AIM OF THE EXERCISE — Reproduce word for word the part of the records that opens with the line containing "line at (401, 63): solid -> dashed" and closes with the line containing "line at (268, 137): solid -> dashed", including both of those lines.

EXCERPTED RECORDS —
-- -- --

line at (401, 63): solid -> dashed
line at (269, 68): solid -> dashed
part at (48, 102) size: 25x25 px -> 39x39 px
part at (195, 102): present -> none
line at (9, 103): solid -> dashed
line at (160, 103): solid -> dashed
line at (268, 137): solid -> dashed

-- -- --

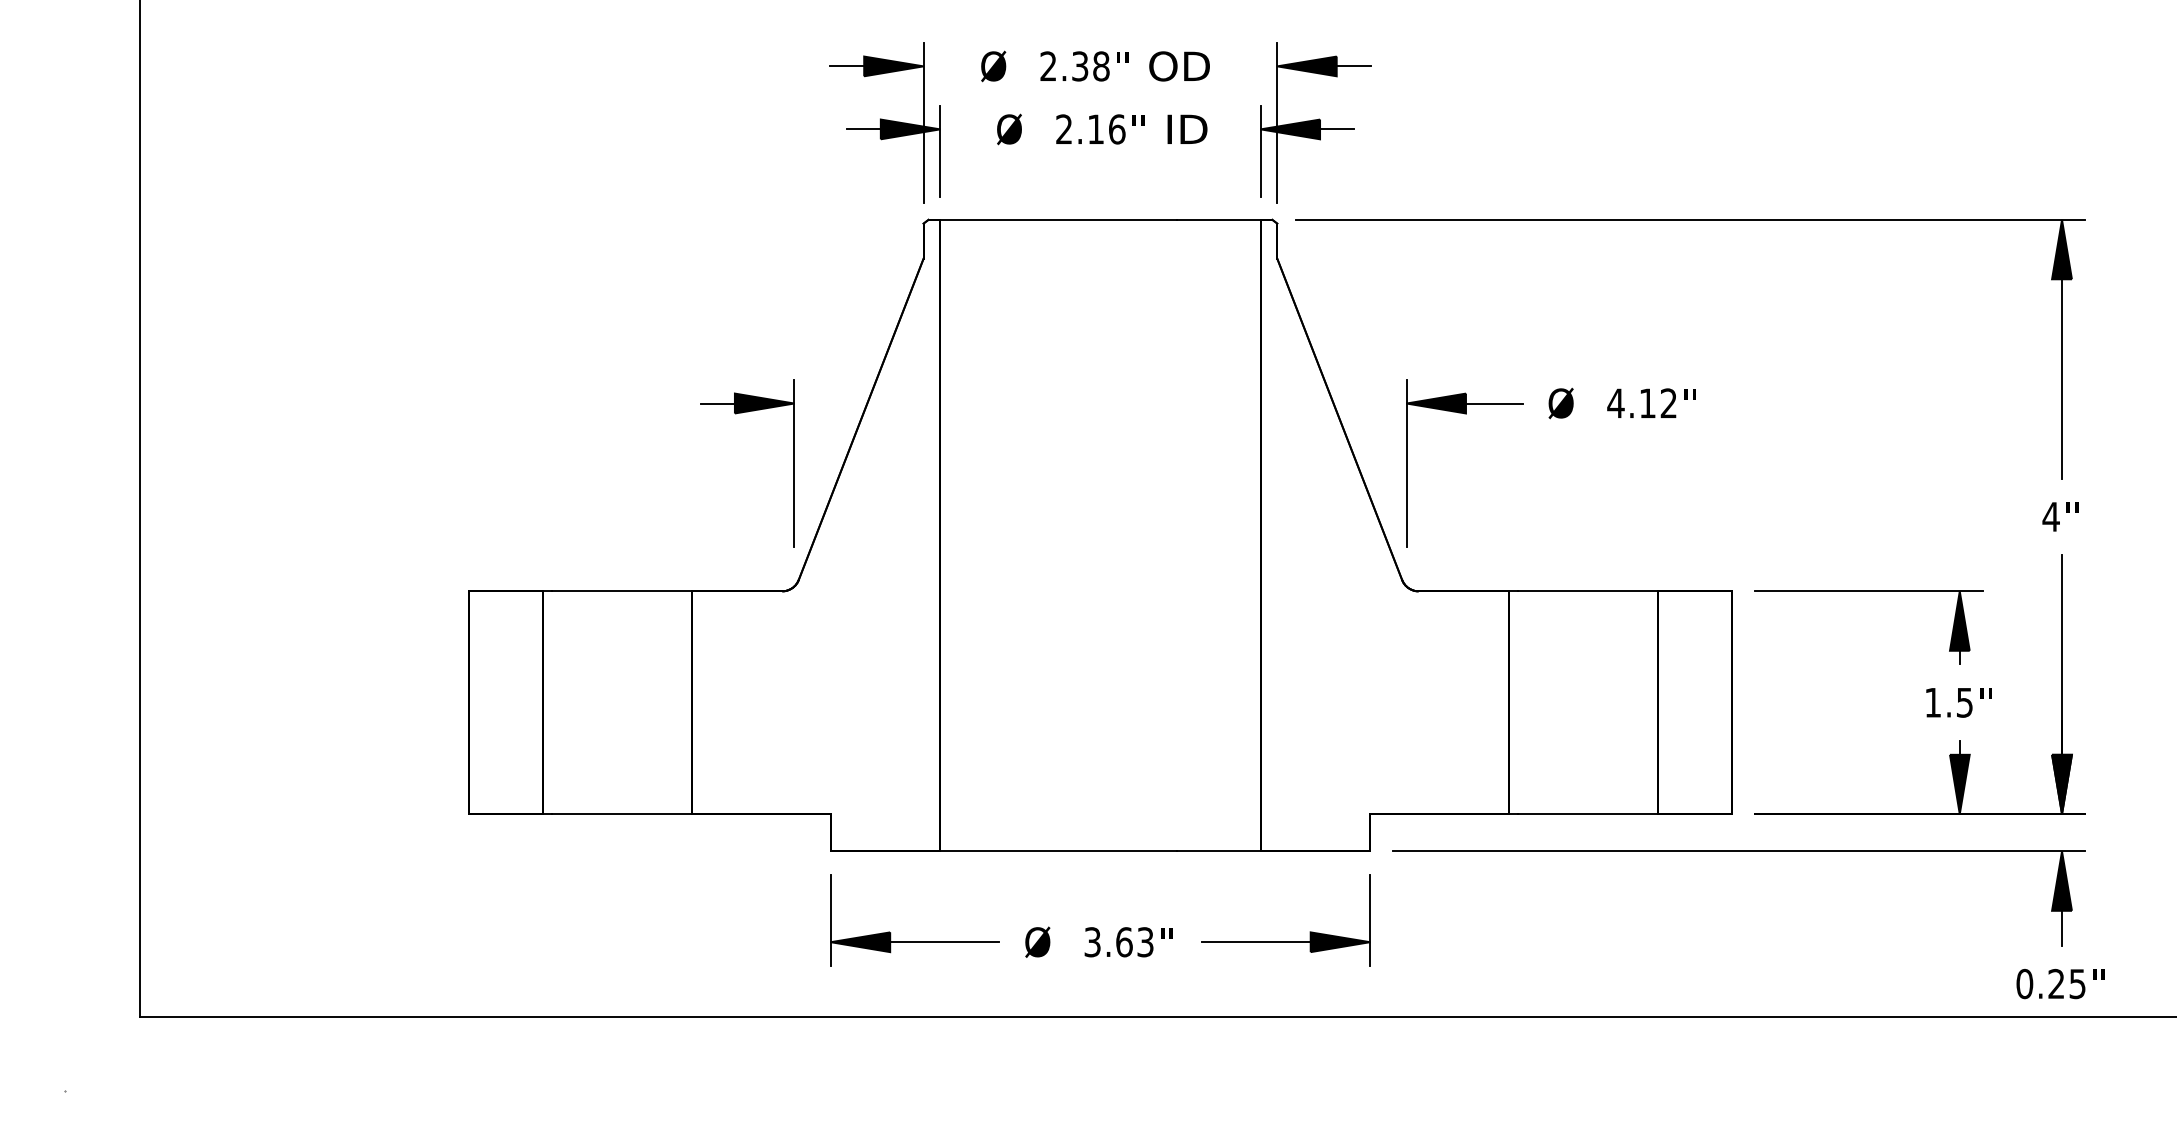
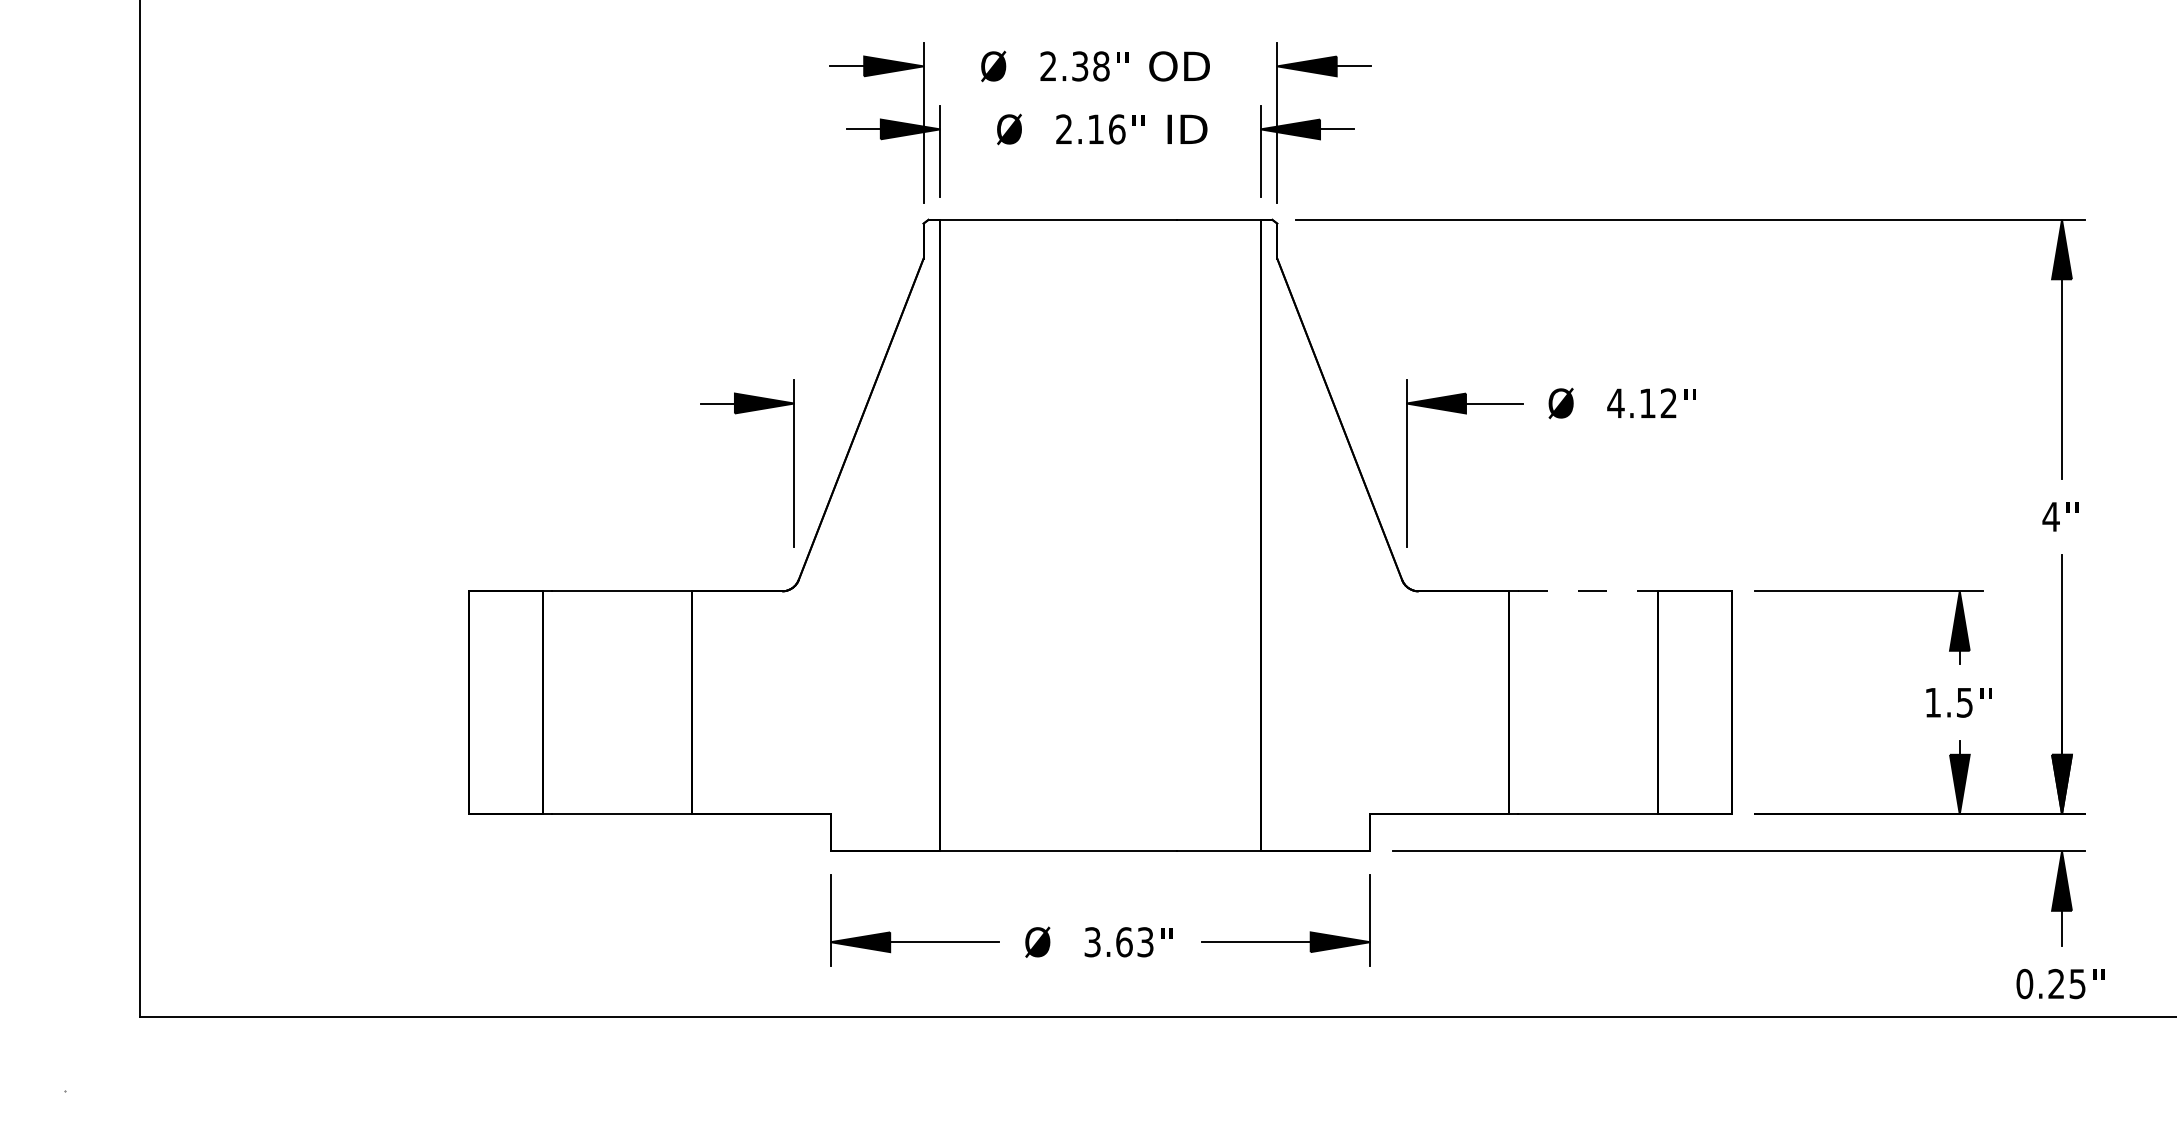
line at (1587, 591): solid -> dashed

-- -- --

WRITTEN SOLUTION —
line at (401, 63): solid -> dashed
line at (269, 68): solid -> dashed
part at (48, 102) size: 25x25 px -> 39x39 px
part at (195, 102): present -> none
line at (9, 103): solid -> dashed
line at (160, 103): solid -> dashed
line at (268, 137): solid -> dashed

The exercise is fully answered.